(Text extracted from each page)
┄┄┄┄┄┄┄┄┄┄┄┄┄┄┄┄┄┄┄┄

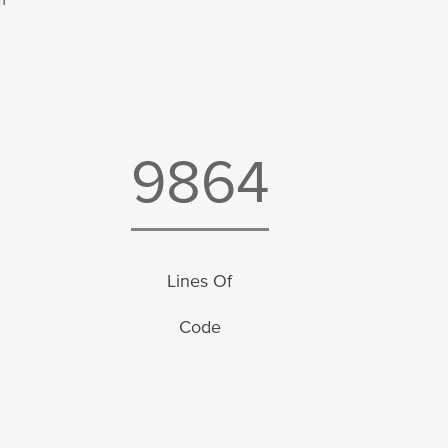
n
9864
Lines Of
Code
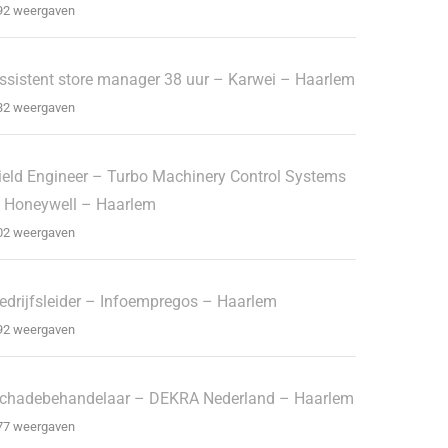
92 weergaven
ssistent store manager 38 uur – Karwei – Haarlem
32 weergaven
ield Engineer – Turbo Machinery Control Systems
 Honeywell – Haarlem
02 weergaven
edrijfsleider – Infoempregos – Haarlem
92 weergaven
chadebehandelaar – DEKRA Nederland – Haarlem
77 weergaven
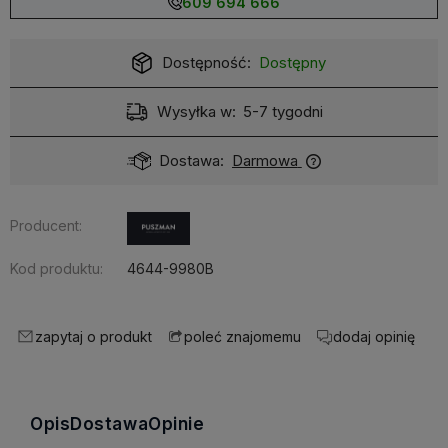
609 694 666
Dostępność:
Dostępny
Wysyłka w:
5-7 tygodni
Dostawa:
Darmowa
Producent:
Kod produktu:
4644-9980B
zapytaj o produkt
dodaj opinię
poleć znajomemu
Opis
Dostawa
Opinie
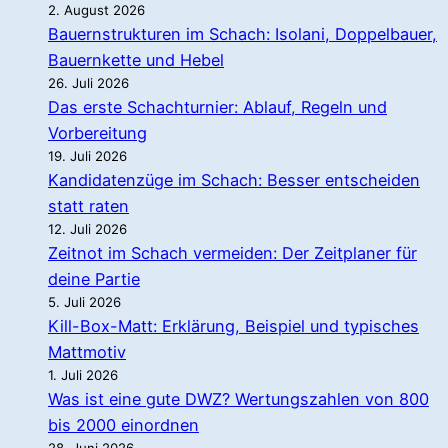
2. August 2026
Bauernstrukturen im Schach: Isolani, Doppelbauer,
Bauernkette und Hebel
26. Juli 2026
Das erste Schachturnier: Ablauf, Regeln und
Vorbereitung
19. Juli 2026
Kandidatenzüge im Schach: Besser entscheiden
statt raten
12. Juli 2026
Zeitnot im Schach vermeiden: Der Zeitplaner für
deine Partie
5. Juli 2026
Kill-Box-Matt: Erklärung, Beispiel und typisches
Mattmotiv
1. Juli 2026
Was ist eine gute DWZ? Wertungszahlen von 800
bis 2000 einordnen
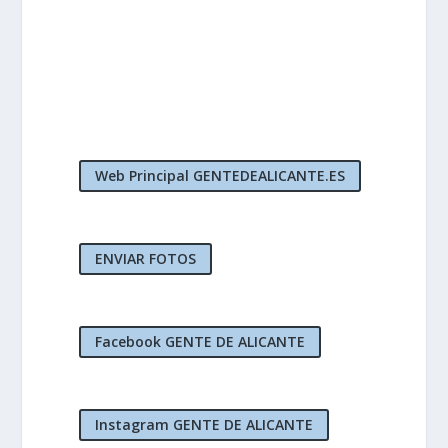
Web Principal GENTEDEALICANTE.ES
ENVIAR FOTOS
Facebook GENTE DE ALICANTE
Instagram GENTE DE ALICANTE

┄┄┄┄┄┄┄┄┄┄┄┄┄┄┄┄┄┄┄┄

# Work instructions
Gather every line above that contains the string "Haarlem", matching case exactly.

# Exercise output
ssistent store manager 38 uur – Karwei – Haarlem
 Honeywell – Haarlem
edrijfsleider – Infoempregos – Haarlem
chadebehandelaar – DEKRA Nederland – Haarlem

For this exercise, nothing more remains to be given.